Gops hangs if there are too many Go processes to examine

Question

Gops hangs if there are too many Go processes to examine

siebenmann opened this issue 4 years ago · 17 comments

If you have more than ten (I believe) Go processes, gops will hang in goprocess/gp.go's FindAll() function. This happens because the 'for .. range pss { ...}' loop attempts to obtain a limitCh token before starting the goroutine, but the goroutines only release their token after they have sent their reply to the found channel. Since the found channel is unbuffered and is only read from by the main code after the 'for .. range pss {}' loop finishes, this deadlocks if the number of goroutines would ever be limited.

I think either the entire 'for .. range pss { ... }' loop needs to be in a goroutine so that it doesn't block reading from the found channel, or the limitCh token must be released by the code before sending to found. The former change seems easier and I think it's correct.

Answer 1 · 2020-09-03T17:13:42.000Z

This is impacting me as well. Was able to get around it temporarily by upping the magic number to 100 without a problem, though that's obviously not the right fix.

Answer 2 · 2020-09-04T08:19:06.000Z

@siebenmann @dbraley could you please check if this PR fixes this issue.

Answer 3 · 2020-09-04T15:54:49.000Z

Purely on inspection I believe that this will fix the issue I'm experiencing, however I believe it will also reintroduce issue #118. Since limitCh is now sent to in a new goroutine that has no other purpose, there's nothing to stop a flood of goroutines calling isGo() and using too many file descriptors at once.

Answer 4 · 2020-09-04T16:14:56.000Z

@siebenmann thanks for the insight. I have modified the code to use wg instead of limitCh.

Answer 5 · 2020-09-05T18:41:02.000Z

The change introduced above (see #125) moves the whole for-loop into a go routine (also suggested in the issue description). Ignoring the whitespace changes (git diff -b) is far the best way to understand the diff.

Answer 6 · 2020-09-05T22:04:16.000Z

It seems to me the simplest fix would be to make found buffered, with size concurrencyProcesses.

Answer 7 · 2020-09-06T11:17:00.000Z

I personally prefer to avoid buffered channels, but yeah -- it's possible as well.
UPD: See the comment below, where I explain why this actually isn't gonna work with concurrencyProcesses buffer size.

Answer 8 · 2020-09-06T19:13:52.000Z

Actually, did not initially notice that concurrencyProcess buffer limit proposed by @josharian. Imho it isn't gonna help. Imagine that we have more than concurrencyProcess Go processes. After the first batch of concurrencyProcess workers we will fill the output buffer, and will get to exactly the same situation as we are in right now.
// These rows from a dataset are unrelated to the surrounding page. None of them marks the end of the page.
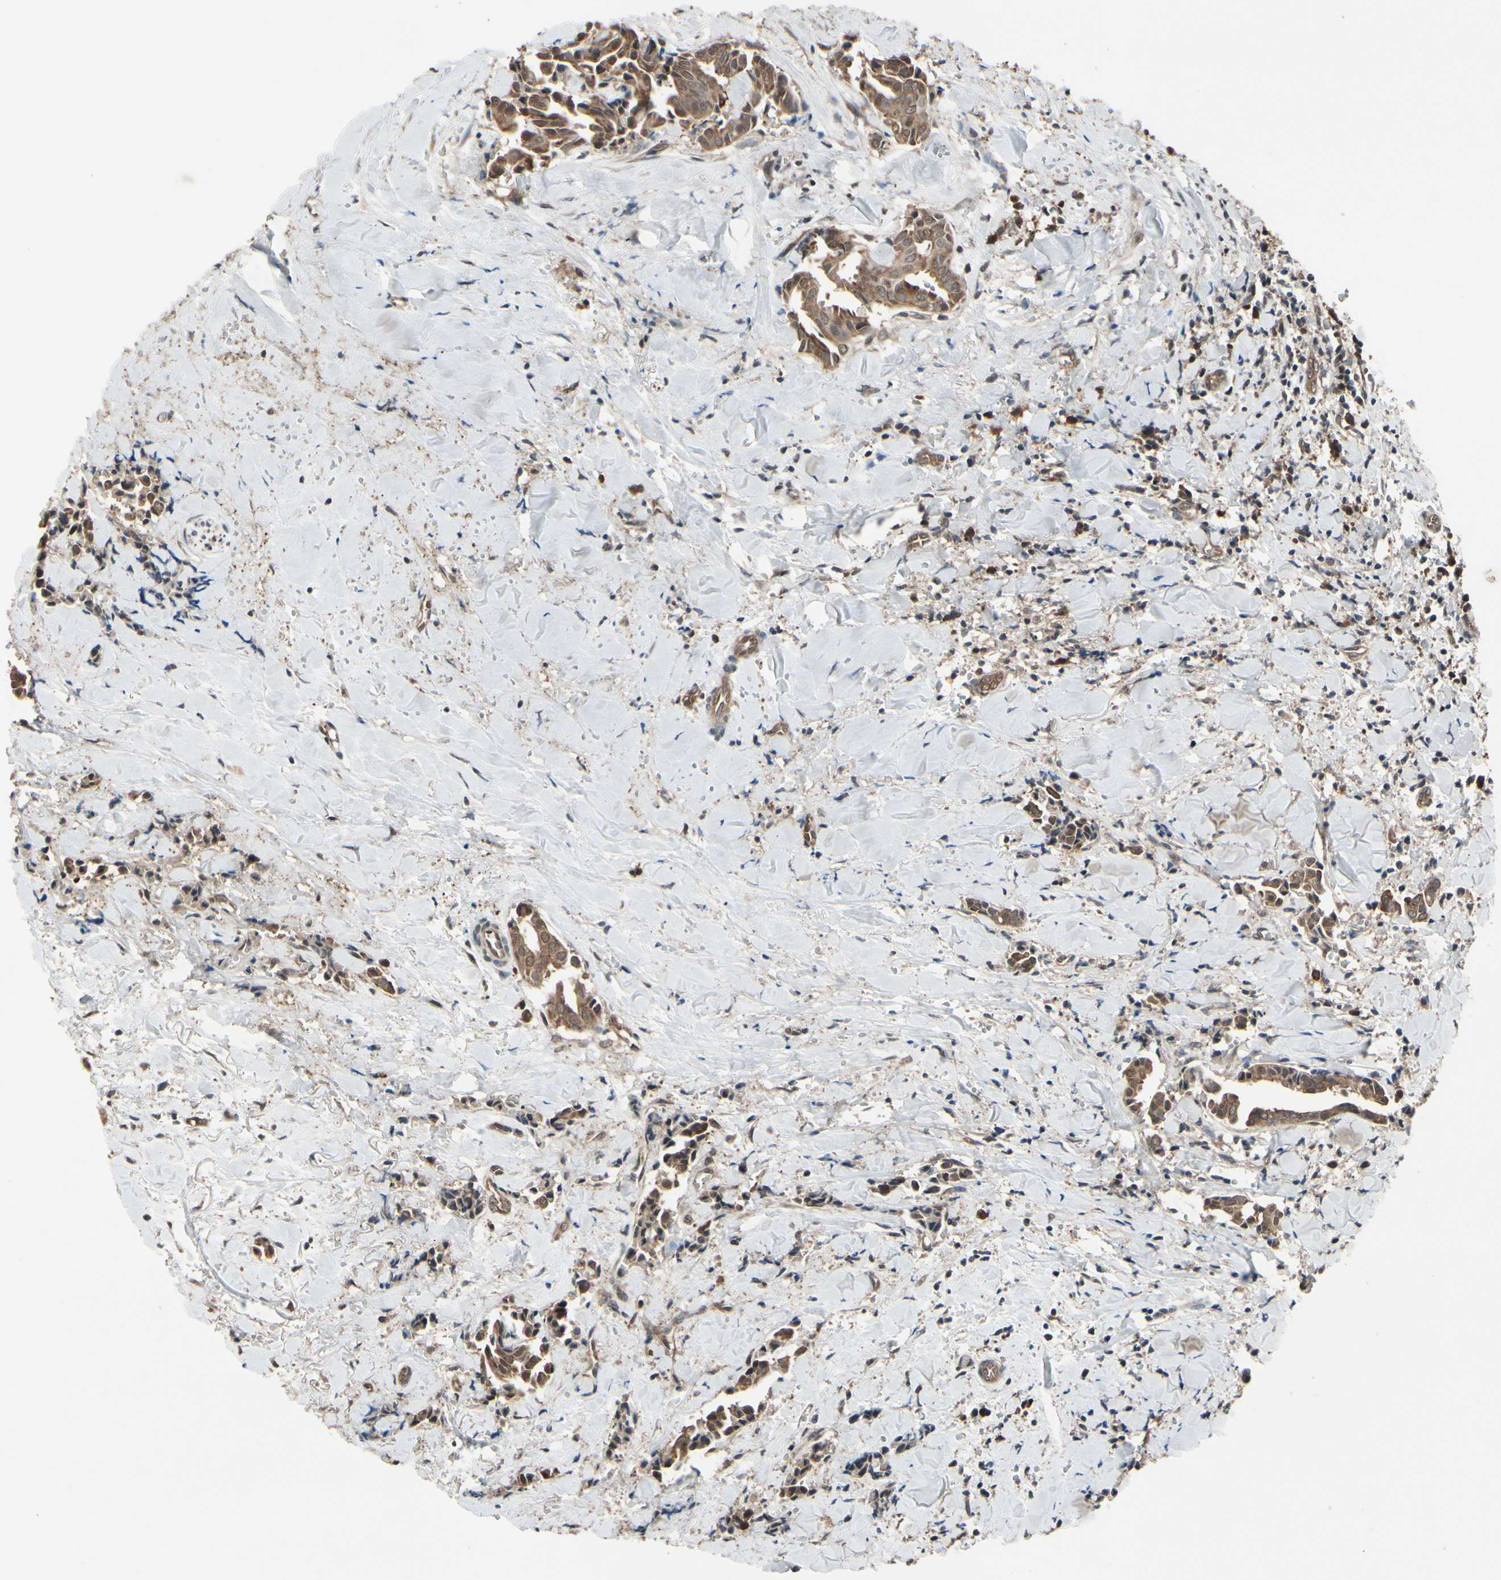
{"staining": {"intensity": "moderate", "quantity": ">75%", "location": "cytoplasmic/membranous"}, "tissue": "head and neck cancer", "cell_type": "Tumor cells", "image_type": "cancer", "snomed": [{"axis": "morphology", "description": "Adenocarcinoma, NOS"}, {"axis": "topography", "description": "Salivary gland"}, {"axis": "topography", "description": "Head-Neck"}], "caption": "A micrograph of human head and neck adenocarcinoma stained for a protein shows moderate cytoplasmic/membranous brown staining in tumor cells.", "gene": "PNPLA7", "patient": {"sex": "female", "age": 59}}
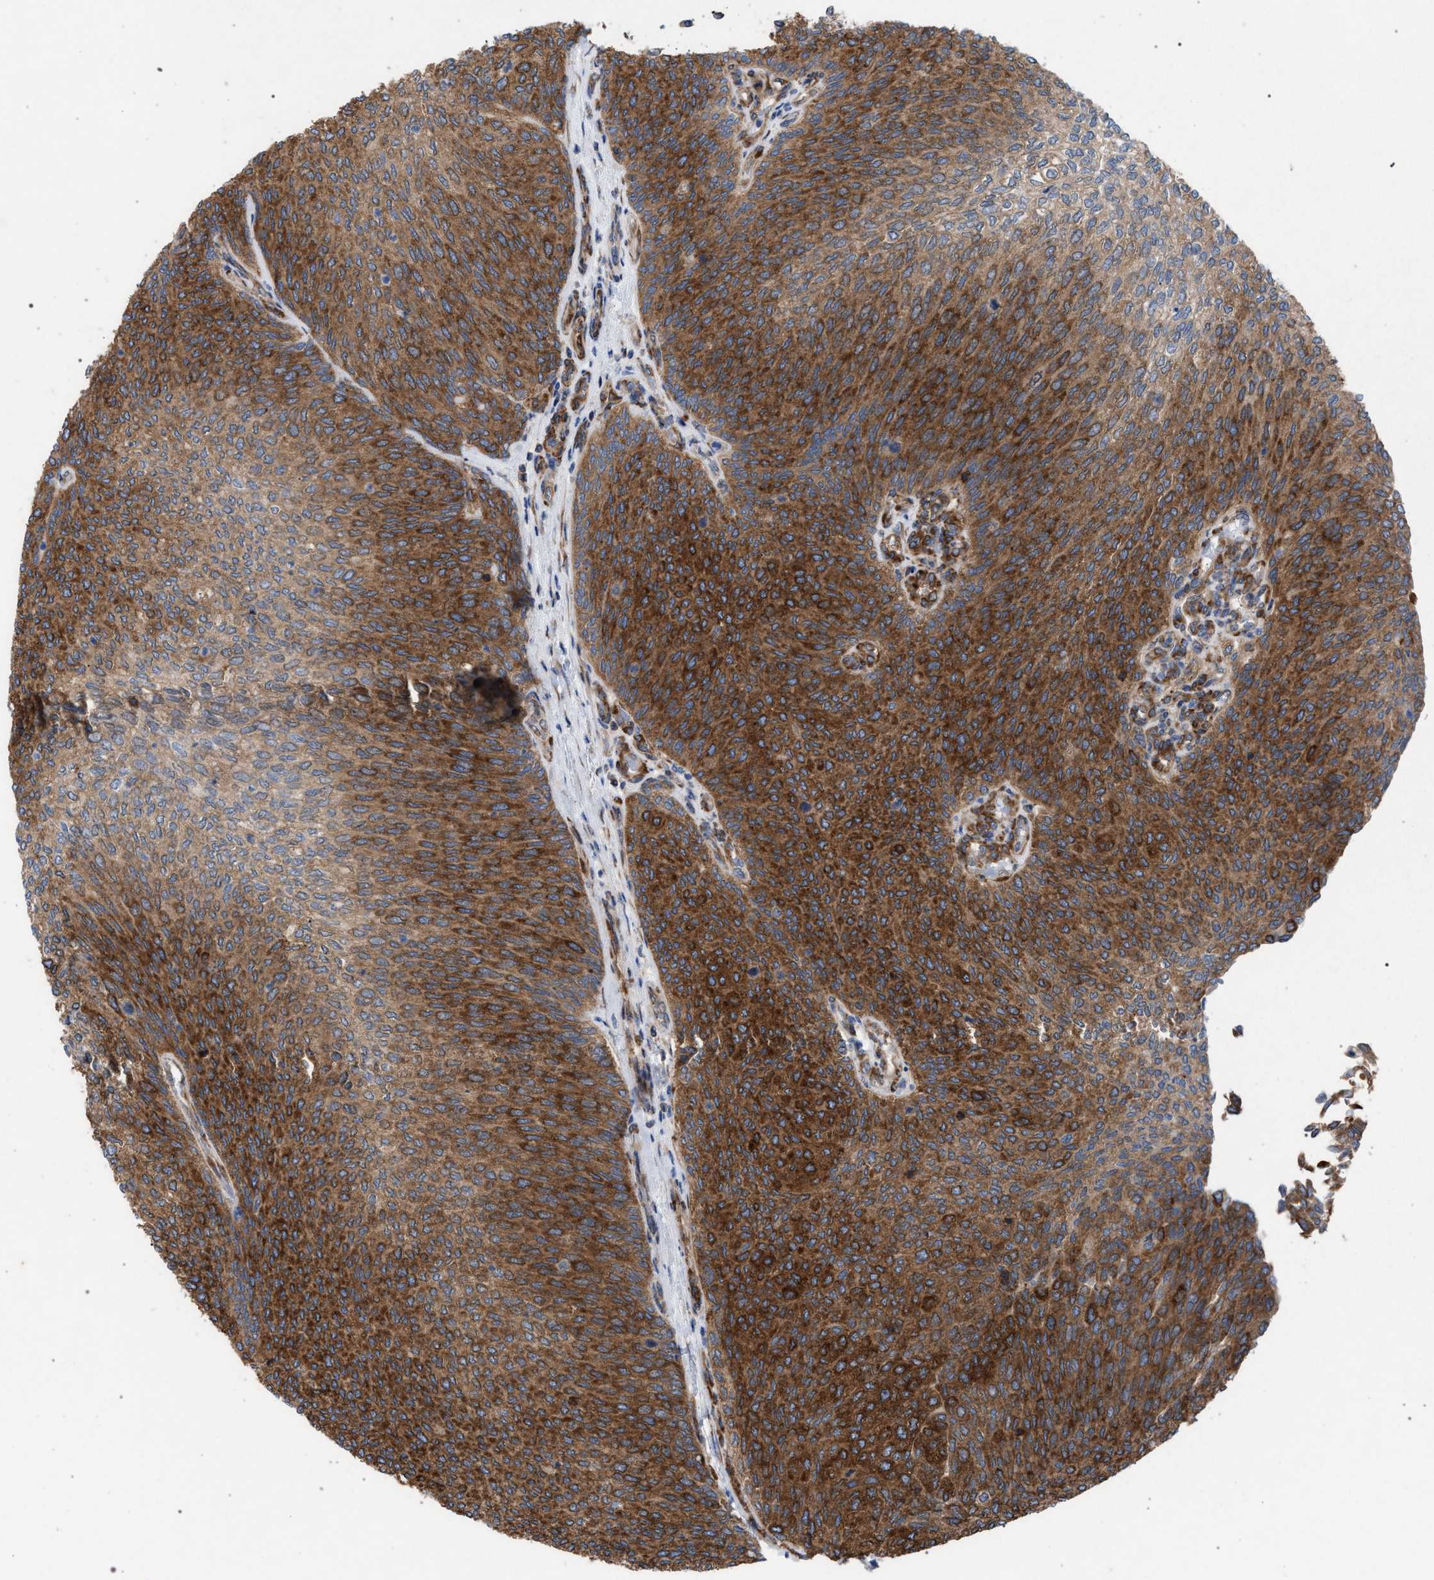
{"staining": {"intensity": "strong", "quantity": ">75%", "location": "cytoplasmic/membranous"}, "tissue": "urothelial cancer", "cell_type": "Tumor cells", "image_type": "cancer", "snomed": [{"axis": "morphology", "description": "Urothelial carcinoma, Low grade"}, {"axis": "topography", "description": "Urinary bladder"}], "caption": "Low-grade urothelial carcinoma stained with a protein marker demonstrates strong staining in tumor cells.", "gene": "CDR2L", "patient": {"sex": "female", "age": 79}}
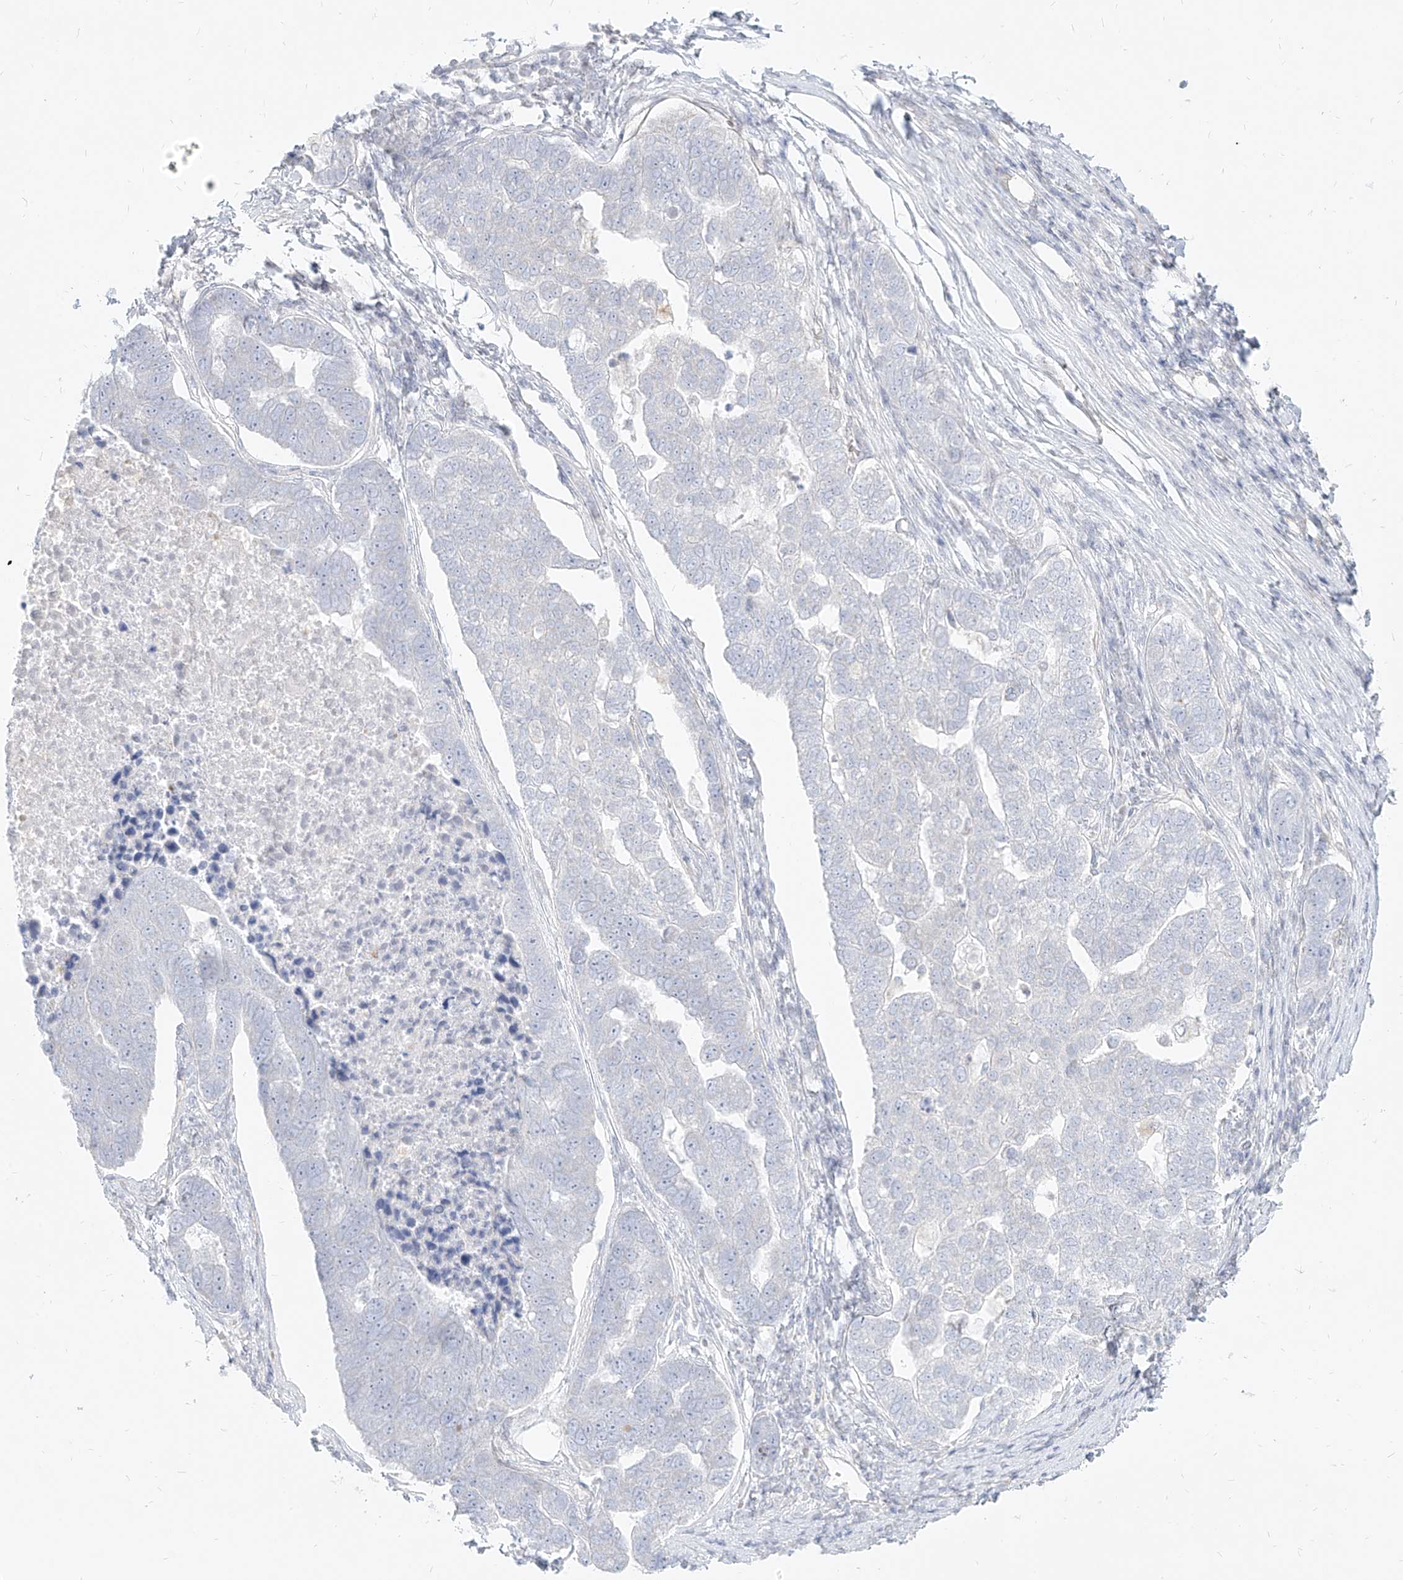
{"staining": {"intensity": "negative", "quantity": "none", "location": "none"}, "tissue": "pancreatic cancer", "cell_type": "Tumor cells", "image_type": "cancer", "snomed": [{"axis": "morphology", "description": "Adenocarcinoma, NOS"}, {"axis": "topography", "description": "Pancreas"}], "caption": "An image of human pancreatic adenocarcinoma is negative for staining in tumor cells.", "gene": "ITPKB", "patient": {"sex": "female", "age": 61}}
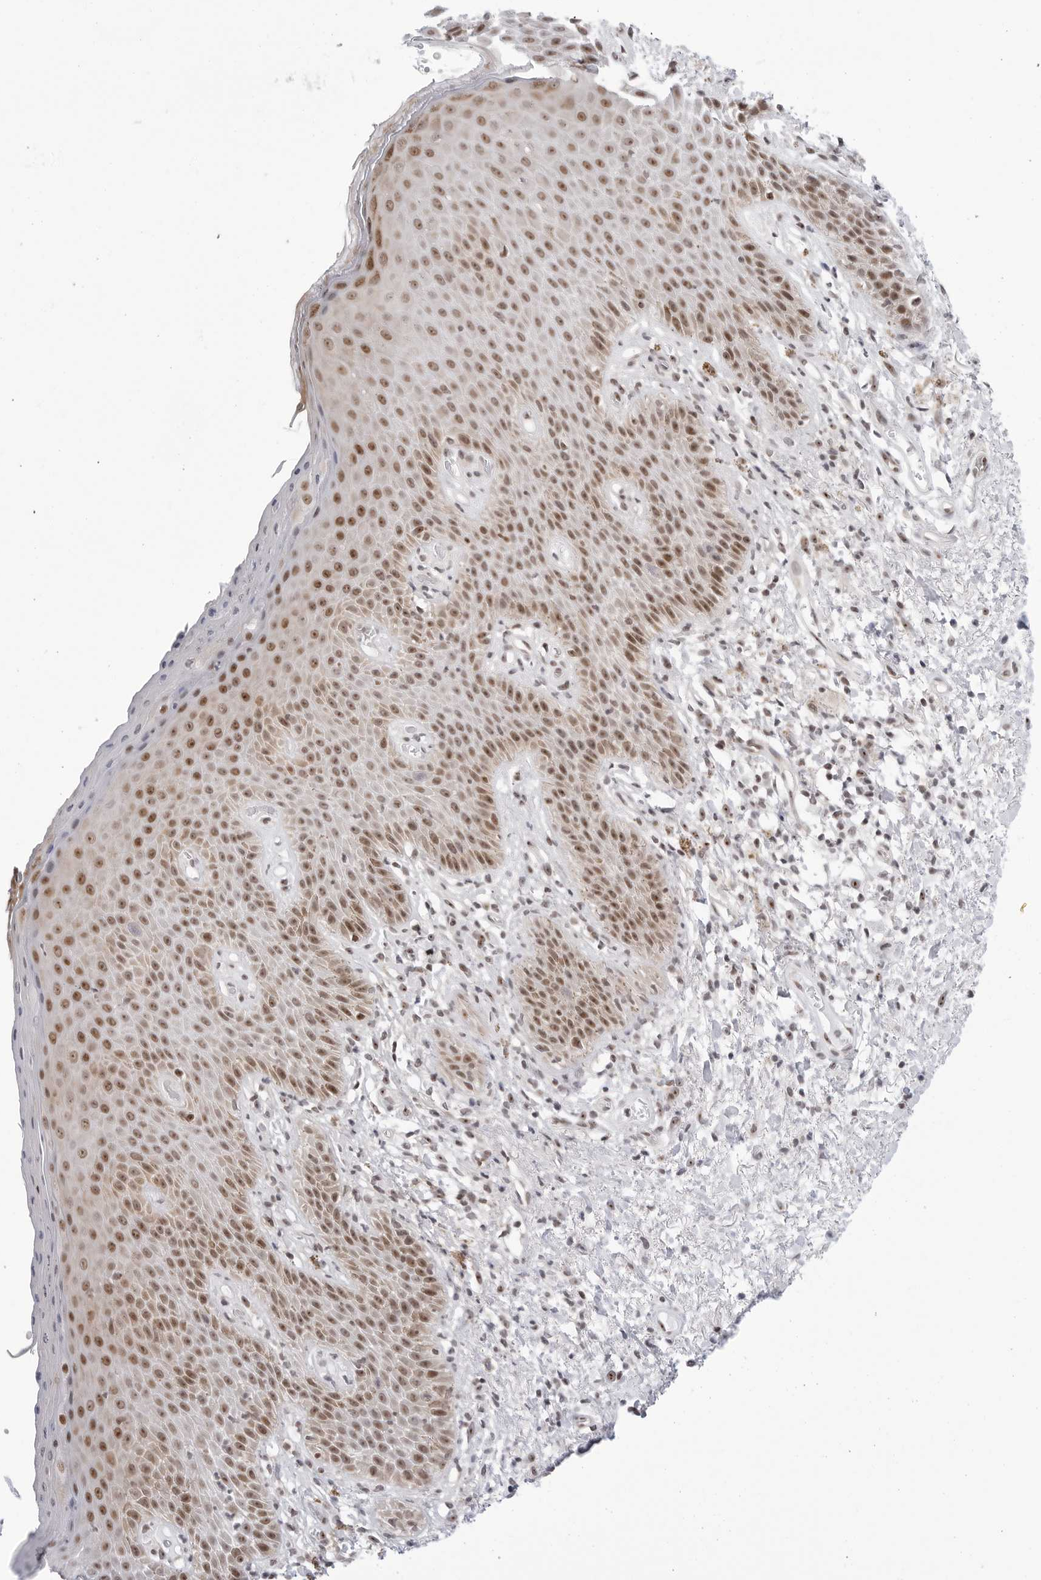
{"staining": {"intensity": "moderate", "quantity": "25%-75%", "location": "nuclear"}, "tissue": "skin", "cell_type": "Epidermal cells", "image_type": "normal", "snomed": [{"axis": "morphology", "description": "Normal tissue, NOS"}, {"axis": "topography", "description": "Anal"}], "caption": "Immunohistochemical staining of unremarkable skin displays 25%-75% levels of moderate nuclear protein positivity in about 25%-75% of epidermal cells.", "gene": "C1orf162", "patient": {"sex": "male", "age": 74}}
The only correct way in this case is to create a buffer of future len(results), which is unknown, and the nearest known value would be len(pss).

Answer 9 · 2020-09-06T19:16:43.000Z

But by that point, receiving from found will have commenced. In any case, there's no need to speculate. That's what tests are for. :)

Answer 10 · 2020-09-06T19:18:40.000Z

But reading from found happens after the main for-loop. It will never get there, because it will get stuck in the same way it gets stuck now.

Answer 11 · 2020-09-06T20:27:40.000Z

I see now. Using len(pss) would work.

Answer 12 · 2020-09-06T20:28:15.000Z

@josharian I've refactored my cl and made it testable.
UPD: Removed "Please try with len(pss) -- it will hang." Of course it will work. Sorry seems I have problems finishing reading sentences today (-;

Answer 13 · 2020-09-06T20:32:22.000Z

@josharian Added a fix-123-buffered branch. Please take a look and feel free to try it out yourself.
UPD: And yes, surely it would work with len(pss) as we've agreed earlier.

Answer 14 · 2020-09-06T20:35:53.000Z

Oups, sorry, forgot to push the changes. Now it's there.

Answer 15 · 2020-09-06T21:45:41.000Z

Also added a version, which creates less go-routines, and doesn't use buffered channels. Please take a look https://github.com/yarcat/gops/blob/fix-123-no-buffers/goprocess/gp.go (the branch is still based on a PR #125)

Answer 16 · 2020-09-07T20:51:11.000Z

Since this is impacting many users, instead of leaving comments on #124, I sent out #126.

Answer 17 · 2020-09-11T18:30:53.000Z

Sorry for the delay! Can confirm this fixed the problem for me as well, thanks @rakyll, @yarcat, @mseshachalam,
& @josharian !